Exercise set:
1: From the tasting notes, extract the passage between "2nd place: Leflaive" and "in the winery?", inclusive.
2: According to the tasting notes, what led the writer to guess that the fourth-place wine was a Montrachet?

Start of Provided text

2nd place: Leflaive Chevalier Montrachet 2004 (1x voted 1st, 6x 2nd). Huge wine that almost wants me to pull out terms like dry extract... which I won’t. A wine with everything in spades: ripe yellow peach, yellow pears, honey, toasty oak, barrel spice and just enough acid to cut through the unctuous body. Impressive wine but a bit short of the best Leflaive Chevy expressions in terms of precision and minerality. But another proofpoint that despite the undisputable issues that Leflaive faced in the 2000s, their Chevalier seems to be the least affected. May be less (over)worked in the winery?

3rd place: Henri Boillot Chevalier Montrachet 2004 (1x voted 1st, 4x 2nd). This was actually my personal second favourite this flight (and the night!). Henri Boillot prefers the Chevy to his Monty. I would agree and wonder where he sources the must from as I can’t quite find this quality level elsewhere. Très Puligny with tons of energy, minerality, cool white nectarines, white flowers, edges, angles, corners and an amazing fraicheur of lemon, lime and quinine (think tonic water bitterness). Painlessly intense and suspenseful. Astoundingly brilliant wine, one that stops all conversation. Puligny first. Period. End of sentence. 

4th place: Henri Boillot Montrachet (1x voted 1st, 2x 2nd). A touch rounder, riper with yellow as opposed to white fruits with candied ginger. A true oily seamlessness on the palate which made me guess this to be a Montrachet. I think in any normal tasting strong candidate for WOTN but this was everything but a normal tasting or flight.

5th place: Michel Niellon Chevalier Montrachet 2004 (no votes). A true pity as I have witnessed the brilliance of Niellon Chevy and when it’s on song it is really second to none. Unfortunately this bottle was cleary advanced and tired, something I witness too often for their wines between 1996 and 2005.

End of Provided text
Start of Study material

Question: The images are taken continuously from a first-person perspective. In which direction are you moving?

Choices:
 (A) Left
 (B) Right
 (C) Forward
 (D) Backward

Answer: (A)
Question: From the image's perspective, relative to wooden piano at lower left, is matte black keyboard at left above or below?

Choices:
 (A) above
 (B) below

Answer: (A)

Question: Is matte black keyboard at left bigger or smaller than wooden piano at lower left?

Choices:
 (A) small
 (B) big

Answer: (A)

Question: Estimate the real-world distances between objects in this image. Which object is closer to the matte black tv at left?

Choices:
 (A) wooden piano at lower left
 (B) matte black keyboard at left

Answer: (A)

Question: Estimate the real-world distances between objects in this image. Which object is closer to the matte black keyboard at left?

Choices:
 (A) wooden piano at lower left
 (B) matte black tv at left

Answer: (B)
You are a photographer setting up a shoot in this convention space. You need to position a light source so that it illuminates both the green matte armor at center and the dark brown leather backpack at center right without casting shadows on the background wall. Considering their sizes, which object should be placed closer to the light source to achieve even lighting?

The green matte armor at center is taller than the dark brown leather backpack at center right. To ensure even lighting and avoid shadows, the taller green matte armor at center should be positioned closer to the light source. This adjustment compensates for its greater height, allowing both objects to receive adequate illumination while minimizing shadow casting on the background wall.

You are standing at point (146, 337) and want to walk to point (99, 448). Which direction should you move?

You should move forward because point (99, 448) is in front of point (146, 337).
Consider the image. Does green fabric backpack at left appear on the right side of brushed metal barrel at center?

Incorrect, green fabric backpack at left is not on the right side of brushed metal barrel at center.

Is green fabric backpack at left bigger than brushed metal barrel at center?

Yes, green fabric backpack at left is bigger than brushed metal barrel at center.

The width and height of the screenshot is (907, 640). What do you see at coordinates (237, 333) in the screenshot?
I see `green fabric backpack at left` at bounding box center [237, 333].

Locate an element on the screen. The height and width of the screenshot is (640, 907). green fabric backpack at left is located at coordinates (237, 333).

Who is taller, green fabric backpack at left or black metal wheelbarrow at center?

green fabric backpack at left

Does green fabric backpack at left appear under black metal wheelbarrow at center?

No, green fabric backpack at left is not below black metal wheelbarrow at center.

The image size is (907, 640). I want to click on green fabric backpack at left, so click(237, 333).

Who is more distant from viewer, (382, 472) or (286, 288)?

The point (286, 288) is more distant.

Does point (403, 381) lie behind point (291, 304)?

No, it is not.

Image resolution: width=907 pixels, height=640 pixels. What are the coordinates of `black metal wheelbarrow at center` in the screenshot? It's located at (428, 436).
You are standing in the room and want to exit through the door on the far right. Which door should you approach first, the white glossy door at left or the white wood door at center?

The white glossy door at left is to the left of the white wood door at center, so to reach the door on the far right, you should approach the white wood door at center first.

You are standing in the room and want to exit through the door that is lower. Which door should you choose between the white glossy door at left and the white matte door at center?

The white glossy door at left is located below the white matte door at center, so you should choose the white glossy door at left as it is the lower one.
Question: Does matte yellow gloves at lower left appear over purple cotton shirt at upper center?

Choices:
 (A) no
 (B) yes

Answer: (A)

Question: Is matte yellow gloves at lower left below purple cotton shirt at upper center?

End of Study material

Answers by item number:
1:
2nd place: Leflaive Chevalier Montrachet 2004 (1x voted 1st, 6x 2nd). Huge wine that almost wants me to pull out terms like dry extract... which I won’t. A wine with everything in spades: ripe yellow peach, yellow pears, honey, toasty oak, barrel spice and just enough acid to cut through the unctuous body. Impressive wine but a bit short of the best Leflaive Chevy expressions in terms of precision and minerality. But another proofpoint that despite the undisputable issues that Leflaive faced in the 2000s, their Chevalier seems to be the least affected. May be less (over)worked in the winery?

2: The wine showed a true oily seamlessness on the palate, and that texture made the writer guess it was a Montrachet.